TEXTO DE ORIGEN:
Todo empieza un día cualquiera. Tienes cita por primera vez en un centro de medicina estética, te ha costado decidirte, tienes miedo, no sabes cómo será el resultado de lo que el doctor te proponga, si realmente merece o no la pena. Luego, de camino a la clínica, llegan las dudas de si realmente será un profesional esa persona a la que pones tu cara en sus manos, si te dejará mejor o peor. Y te haces esa pregunta de ¿porqué no envejecer mejor con dignidad?
Tras comprobar que el doctor era tal y como te habían comentado tus amigas, cierras los ojos y te dejas llevar. Todo está listo para sucumbir a los terribles y adictivos efectos del bótox, del ácido hialurónico. No hay vuelta atrás. Cada micro aguja que traspasa tu piel te condena a una sesión cada 5 ó 6 meses, así hasta el final de tus días o hasta que tu paso por el espejo no te haga sentir peor por ser una mujer independiente y mayor de 40 años en pleno siglo XXI.

Cuadros delimitadores con puntos clave
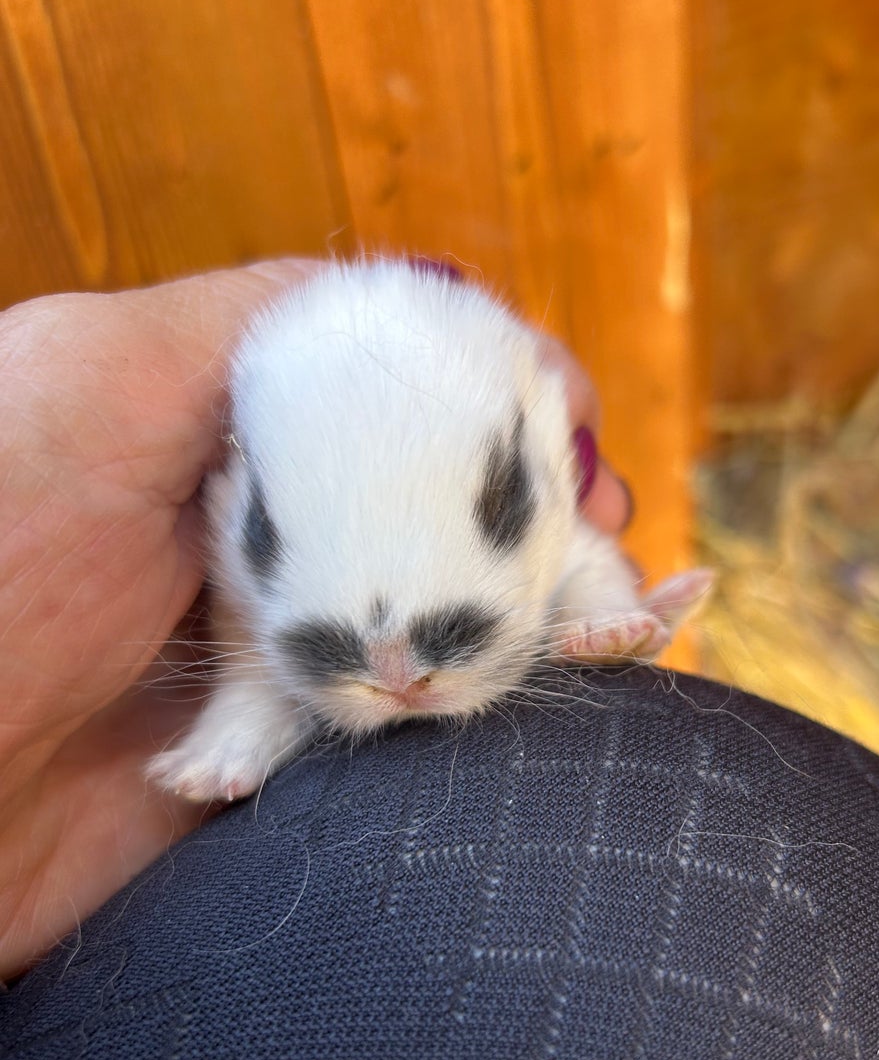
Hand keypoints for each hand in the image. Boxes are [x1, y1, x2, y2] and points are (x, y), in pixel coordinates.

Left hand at [0, 263, 632, 978]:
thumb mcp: (89, 381)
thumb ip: (235, 328)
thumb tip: (398, 298)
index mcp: (219, 436)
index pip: (388, 386)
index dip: (490, 387)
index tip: (567, 415)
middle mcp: (262, 536)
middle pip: (432, 499)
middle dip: (534, 501)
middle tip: (604, 525)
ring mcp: (283, 651)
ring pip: (440, 611)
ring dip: (535, 603)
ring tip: (608, 608)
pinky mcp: (292, 762)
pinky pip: (413, 727)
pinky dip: (492, 706)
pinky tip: (557, 684)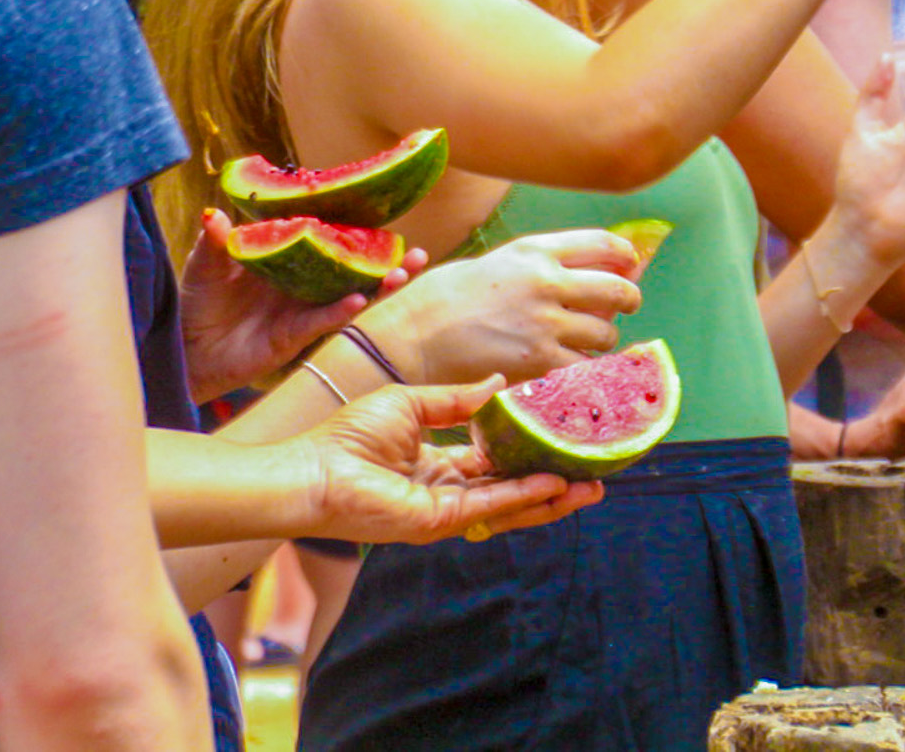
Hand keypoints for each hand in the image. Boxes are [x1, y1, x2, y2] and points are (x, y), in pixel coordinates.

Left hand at [182, 208, 423, 401]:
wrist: (184, 348)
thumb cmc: (198, 302)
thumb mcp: (205, 264)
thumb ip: (216, 241)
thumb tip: (214, 214)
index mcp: (290, 256)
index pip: (331, 237)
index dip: (359, 227)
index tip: (387, 214)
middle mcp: (305, 281)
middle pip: (354, 267)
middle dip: (387, 260)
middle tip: (415, 251)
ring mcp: (303, 308)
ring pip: (352, 294)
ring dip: (379, 286)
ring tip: (403, 274)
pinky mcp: (295, 334)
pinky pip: (324, 320)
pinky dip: (341, 310)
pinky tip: (356, 301)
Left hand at [292, 375, 602, 543]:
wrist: (310, 469)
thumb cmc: (348, 435)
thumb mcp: (413, 403)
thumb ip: (459, 400)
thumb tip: (502, 384)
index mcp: (439, 464)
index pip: (497, 460)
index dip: (531, 449)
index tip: (564, 433)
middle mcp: (448, 490)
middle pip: (512, 486)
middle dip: (554, 480)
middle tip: (595, 468)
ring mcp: (446, 509)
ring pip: (510, 503)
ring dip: (552, 496)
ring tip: (591, 485)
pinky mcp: (438, 520)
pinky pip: (491, 506)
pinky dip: (525, 497)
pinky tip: (555, 484)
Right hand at [360, 230, 641, 387]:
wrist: (409, 341)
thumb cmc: (438, 301)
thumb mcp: (490, 265)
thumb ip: (533, 267)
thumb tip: (573, 274)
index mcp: (533, 252)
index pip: (601, 243)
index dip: (624, 254)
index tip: (631, 263)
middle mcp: (547, 283)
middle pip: (616, 289)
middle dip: (628, 299)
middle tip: (625, 306)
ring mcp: (546, 324)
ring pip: (605, 334)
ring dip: (602, 340)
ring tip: (587, 343)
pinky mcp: (540, 363)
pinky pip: (583, 368)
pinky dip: (584, 371)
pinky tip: (573, 370)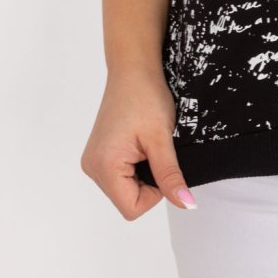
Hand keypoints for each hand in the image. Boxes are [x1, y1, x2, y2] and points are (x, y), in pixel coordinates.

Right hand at [81, 68, 195, 218]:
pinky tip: (138, 144)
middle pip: (126, 200)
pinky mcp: (98, 154)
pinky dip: (134, 167)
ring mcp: (93, 160)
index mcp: (104, 166)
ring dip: (141, 174)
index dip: (155, 193)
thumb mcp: (162, 138)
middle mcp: (92, 167)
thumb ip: (170, 175)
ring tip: (145, 144)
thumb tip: (186, 204)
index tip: (161, 163)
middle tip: (154, 150)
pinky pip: (119, 176)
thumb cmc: (146, 96)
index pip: (132, 208)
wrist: (133, 69)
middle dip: (148, 182)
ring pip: (124, 189)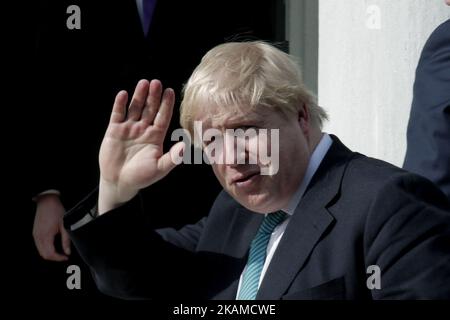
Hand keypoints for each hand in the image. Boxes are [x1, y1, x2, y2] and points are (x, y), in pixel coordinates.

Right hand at [33, 194, 70, 260]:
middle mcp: (38, 237)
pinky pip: (39, 245)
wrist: (47, 202)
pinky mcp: (35, 233)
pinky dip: (45, 249)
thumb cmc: (56, 211)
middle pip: (44, 255)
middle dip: (54, 258)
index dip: (58, 258)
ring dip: (50, 254)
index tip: (66, 257)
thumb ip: (66, 240)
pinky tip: (53, 246)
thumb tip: (67, 251)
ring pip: (40, 251)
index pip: (50, 254)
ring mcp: (35, 235)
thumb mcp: (64, 225)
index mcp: (46, 236)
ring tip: (59, 252)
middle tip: (63, 256)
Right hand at [98, 79, 184, 213]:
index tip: (170, 91)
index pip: (163, 117)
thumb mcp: (159, 168)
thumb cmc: (141, 177)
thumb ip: (172, 158)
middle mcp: (144, 129)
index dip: (166, 104)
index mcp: (156, 136)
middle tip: (157, 83)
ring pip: (135, 108)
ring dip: (139, 96)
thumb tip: (185, 146)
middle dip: (154, 96)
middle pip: (150, 109)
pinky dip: (120, 104)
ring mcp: (129, 128)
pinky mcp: (114, 130)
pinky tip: (123, 94)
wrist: (119, 182)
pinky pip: (118, 114)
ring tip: (143, 83)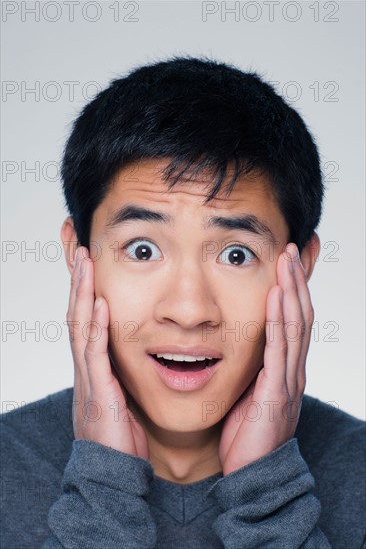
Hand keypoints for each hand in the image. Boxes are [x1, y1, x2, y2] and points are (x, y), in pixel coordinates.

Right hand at [66, 246, 148, 459]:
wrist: (112, 474)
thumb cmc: (121, 436)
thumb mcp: (123, 394)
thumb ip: (123, 369)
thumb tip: (133, 350)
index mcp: (94, 365)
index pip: (85, 317)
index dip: (84, 287)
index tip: (86, 258)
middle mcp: (87, 367)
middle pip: (77, 314)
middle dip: (77, 279)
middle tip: (77, 245)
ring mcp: (89, 379)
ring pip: (80, 328)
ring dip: (82, 293)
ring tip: (85, 262)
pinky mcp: (99, 394)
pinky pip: (94, 356)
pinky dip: (95, 328)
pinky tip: (98, 304)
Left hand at [219, 243, 313, 474]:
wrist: (252, 474)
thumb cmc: (246, 433)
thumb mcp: (248, 391)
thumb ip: (251, 366)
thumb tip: (241, 343)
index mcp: (284, 368)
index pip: (293, 320)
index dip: (294, 289)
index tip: (290, 260)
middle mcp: (291, 369)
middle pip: (300, 315)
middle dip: (297, 280)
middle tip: (293, 247)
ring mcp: (287, 380)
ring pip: (296, 326)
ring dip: (292, 290)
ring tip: (287, 260)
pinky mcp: (277, 392)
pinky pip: (280, 350)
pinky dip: (280, 320)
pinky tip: (277, 296)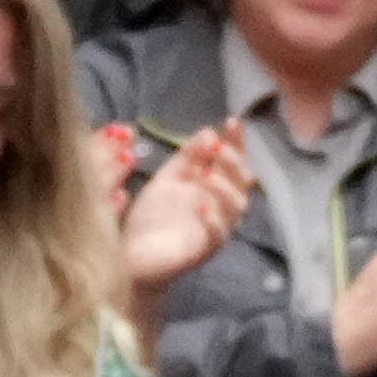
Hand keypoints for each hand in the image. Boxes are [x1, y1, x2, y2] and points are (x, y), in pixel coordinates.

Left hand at [116, 118, 255, 300]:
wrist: (133, 255)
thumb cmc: (153, 216)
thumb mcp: (167, 178)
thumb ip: (187, 157)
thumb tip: (209, 132)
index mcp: (212, 186)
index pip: (232, 160)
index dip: (236, 141)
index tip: (232, 122)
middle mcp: (220, 205)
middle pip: (243, 182)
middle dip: (234, 162)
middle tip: (218, 150)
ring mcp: (216, 228)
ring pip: (237, 207)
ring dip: (225, 188)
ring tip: (207, 176)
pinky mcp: (205, 250)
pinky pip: (219, 235)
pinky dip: (214, 220)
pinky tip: (202, 207)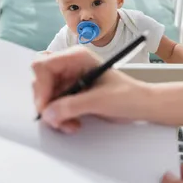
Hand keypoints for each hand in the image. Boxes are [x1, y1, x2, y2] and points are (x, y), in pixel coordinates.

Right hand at [31, 46, 149, 133]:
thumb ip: (72, 106)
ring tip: (71, 124)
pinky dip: (59, 118)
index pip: (44, 65)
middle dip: (46, 102)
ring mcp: (69, 80)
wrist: (142, 105)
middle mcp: (70, 66)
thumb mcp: (100, 100)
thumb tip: (48, 113)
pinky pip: (54, 106)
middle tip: (57, 120)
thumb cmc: (128, 95)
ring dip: (54, 114)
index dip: (41, 86)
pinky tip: (73, 124)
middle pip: (40, 80)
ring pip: (46, 96)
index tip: (46, 107)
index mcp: (77, 57)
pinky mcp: (71, 94)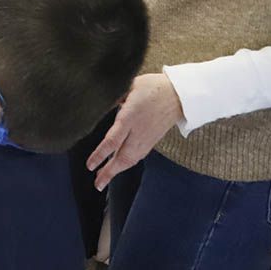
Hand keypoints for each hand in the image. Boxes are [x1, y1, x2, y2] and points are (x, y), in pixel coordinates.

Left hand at [87, 73, 184, 190]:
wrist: (180, 95)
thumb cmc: (152, 87)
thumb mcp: (130, 86)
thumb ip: (114, 97)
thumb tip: (97, 102)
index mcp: (130, 118)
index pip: (112, 140)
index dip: (100, 154)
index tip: (90, 165)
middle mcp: (139, 132)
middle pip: (123, 157)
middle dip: (109, 172)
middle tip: (97, 184)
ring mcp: (147, 138)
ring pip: (131, 159)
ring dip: (116, 171)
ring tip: (103, 180)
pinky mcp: (152, 140)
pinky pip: (137, 156)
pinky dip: (126, 164)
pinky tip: (118, 168)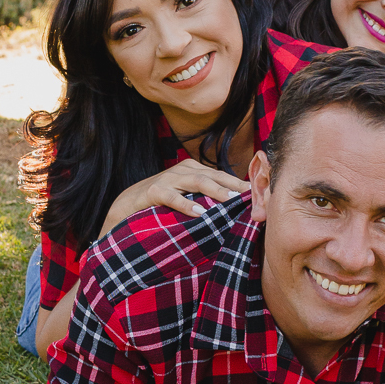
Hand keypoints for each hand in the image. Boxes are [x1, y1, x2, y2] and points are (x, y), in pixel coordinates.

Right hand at [102, 162, 247, 233]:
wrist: (126, 206)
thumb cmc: (161, 204)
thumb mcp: (186, 198)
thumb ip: (207, 199)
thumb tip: (235, 211)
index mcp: (193, 170)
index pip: (221, 176)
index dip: (240, 184)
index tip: (258, 194)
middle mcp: (182, 170)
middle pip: (213, 176)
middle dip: (233, 186)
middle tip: (251, 196)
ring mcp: (167, 179)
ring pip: (196, 181)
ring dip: (215, 191)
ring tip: (231, 201)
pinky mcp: (153, 191)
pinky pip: (172, 196)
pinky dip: (186, 204)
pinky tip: (200, 213)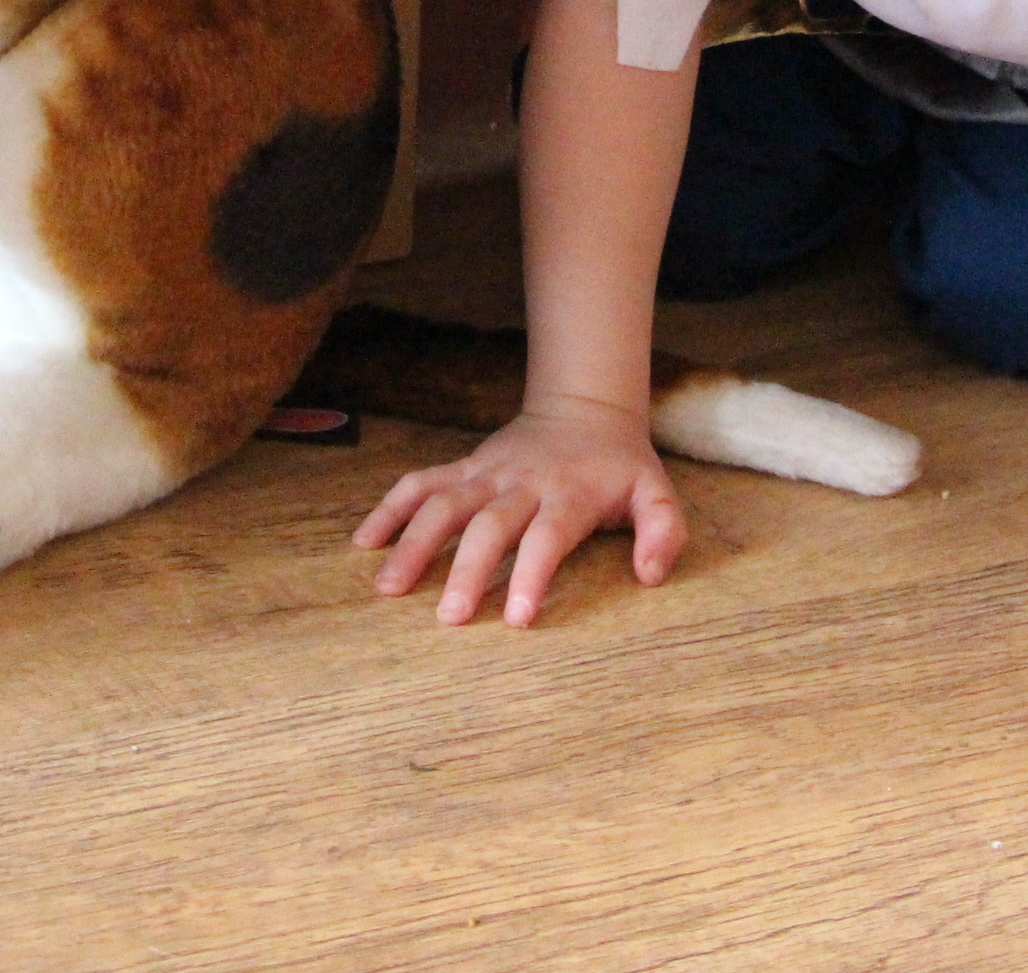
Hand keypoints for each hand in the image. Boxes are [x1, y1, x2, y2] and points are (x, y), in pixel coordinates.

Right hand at [351, 400, 686, 626]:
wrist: (584, 410)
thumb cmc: (620, 467)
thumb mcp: (657, 493)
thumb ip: (663, 532)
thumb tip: (649, 575)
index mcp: (569, 495)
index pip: (548, 536)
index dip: (533, 573)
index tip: (518, 618)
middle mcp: (522, 484)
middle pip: (489, 526)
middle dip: (468, 571)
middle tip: (449, 618)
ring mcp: (486, 474)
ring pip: (443, 504)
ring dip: (415, 543)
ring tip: (388, 588)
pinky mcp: (464, 468)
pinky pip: (420, 484)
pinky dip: (390, 508)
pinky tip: (364, 542)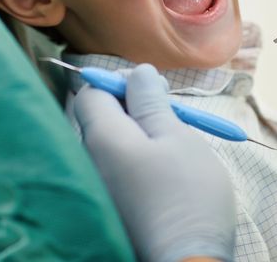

TAREA 1:
Resume el texto de origen en dos oraciones.
TAREA 2:
Transcribe literalmente el texto de origen, todo desde "Tras comprobar que" hasta "pleno siglo XXI.".

RESPUESTA 1:
Alguien acude por primera vez a un centro de medicina estética con miedo y con dudas sobre el resultado y sobre la profesionalidad del doctor, y se pregunta por qué no envejecer mejor con dignidad. Tras comprobar que el doctor es como le habían comentado sus amigas, se somete al bótox y al ácido hialurónico, lo que la condena a una sesión cada 5 ó 6 meses.

RESPUESTA 2:
Tras comprobar que el doctor era tal y como te habían comentado tus amigas, cierras los ojos y te dejas llevar. Todo está listo para sucumbir a los terribles y adictivos efectos del bótox, del ácido hialurónico. No hay vuelta atrás. Cada micro aguja que traspasa tu piel te condena a una sesión cada 5 ó 6 meses, así hasta el final de tus días o hasta que tu paso por el espejo no te haga sentir peor por ser una mujer independiente y mayor de 40 años en pleno siglo XXI.